To capture the plastic and lure it to the platform, we developed a modular system of rolling barriers that use the waves to separate the living from the inert, all while producing energy and preserving the free passage of fish, boats, etc. Due to the the huge magnitude of ocean currents, a platform would be needed every several kilometers.

The ocean is dynamic, so it’s not necessary that the platforms move; eventually, all the water will pass through the same zone. A range of platforms operating systematically will cover hundreds of kilometers – a good start to fixing the disaster we’ve all collectively caused.

So let’s get to work.

Architect: Cristian Ehrmantraut
Advising Professor: Yves BesanÇon, University of 

Cite: Quirk, Vanessa. "This Floating Platform Could Filter the Plastic from our Polluted Oceans" 16 Jul 2014. ArchDaily. Accessed 20 Oct 2014. <http://www.archdaily.com/?p=527863>
  • Patrick H

    Bonito proyecto.
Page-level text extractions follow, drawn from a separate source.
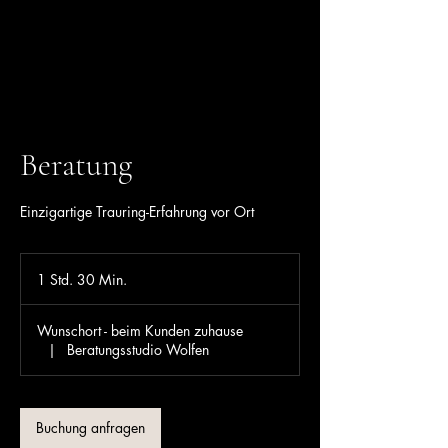
Beratung
Einzigartige Trauring-Erfahrung vor Ort
1 Std. 30 Min.
1
S
t
Wunschort - beim Kunden zuhause
d
|
Beratungsstudio Wolfen
3
0
M
i
Buchung anfragen
n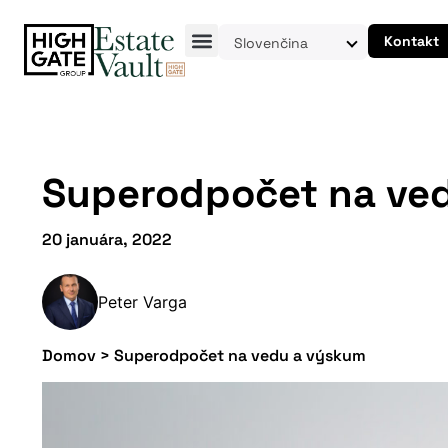
Kontakt
Slovenčina
Superodpočet na ve
20 januára, 2022
Peter Varga
Domov
>
Superodpočet na vedu a výskum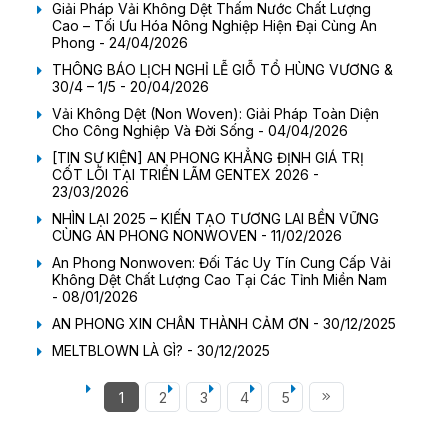
Giải Pháp Vải Không Dệt Thấm Nước Chất Lượng
Cao – Tối Ưu Hóa Nông Nghiệp Hiện Đại Cùng An
Phong - 24/04/2026
THÔNG BÁO LỊCH NGHỈ LỄ GIỖ TỔ HÙNG VƯƠNG &
30/4 – 1/5 - 20/04/2026
Vải Không Dệt (Non Woven): Giải Pháp Toàn Diện
Cho Công Nghiệp Và Đời Sống - 04/04/2026
[TIN SỰ KIỆN] AN PHONG KHẲNG ĐỊNH GIÁ TRỊ
CỐT LÕI TẠI TRIỂN LÃM GENTEX 2026 -
23/03/2026
NHÌN LẠI 2025 – KIẾN TẠO TƯƠNG LAI BỀN VỮNG
CÙNG AN PHONG NONWOVEN - 11/02/2026
An Phong Nonwoven: Đối Tác Uy Tín Cung Cấp Vải
Không Dệt Chất Lượng Cao Tại Các Tỉnh Miền Nam
- 08/01/2026
AN PHONG XIN CHÂN THÀNH CẢM ƠN - 30/12/2025
MELTBLOWN LÀ GÌ? - 30/12/2025
1
2
3
4
5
Creo que se necesita un prototipo de trabajo… Kickstarter!

  • Lelong

    Wow, I love this project. Hope it will be done soon.

  • Jakesaywow

    Promising ideas of utilizing architecture as media to solve an environmental disaster. Would be better if the architectural design roots from investigated studies of performance in terms of the relationships among ocean currents, form design and filtering efficiency, etc.

  • Ray

    It’s about time man kinds starts to correct environmental degradation
    Get it going please !

  • Nicholas Katsepontes

    love your site and look forward to seeing more posts!

  • Mark Roest

    Could you please do an expanded explanation of how the filtering systems (and did I see a station for hand-picking as well?) work, and what you plan to do with that insect that eats zooplankton? Do you have a method for separating micro-fine plastic bits from seawater, and from plankton and larger sea organisms?

  • Christen Cromer

    This is a great idea but to put it in action, like the other commenters I believe there are questions that need to be answered. How to separate the free swimming phytoplankton from the microscopic pieces of plastic. Who will fund these “plastic dialysis machines” which you suggest to be systematically built every couple of miles or so. Are there any tests that prove this idea will work? Etc.. I love the idea but I would like information on how it will be put into reality. If it seems concrete I would love to help spread the word and/or fundraise for the project.

  • Peter Kershaw

    I hope it happens soon but it’s all down to cost we all want it but we don’t want to pay for this brilliant idea.

  • Mark Roest

    Peter, the cost can be reduced with a different architecture and structural system — not a monument, but built for storm waves with a crest-to-crest distance of over 300 feet. I.e., sort out what you need done, and build a radically designed ship that can serve it in all sea conditions.

  • Shane Gee

    Hi, I would like to get involved in getting this project off the ground so if anyone can put me in contact with Christian I would appreciate it.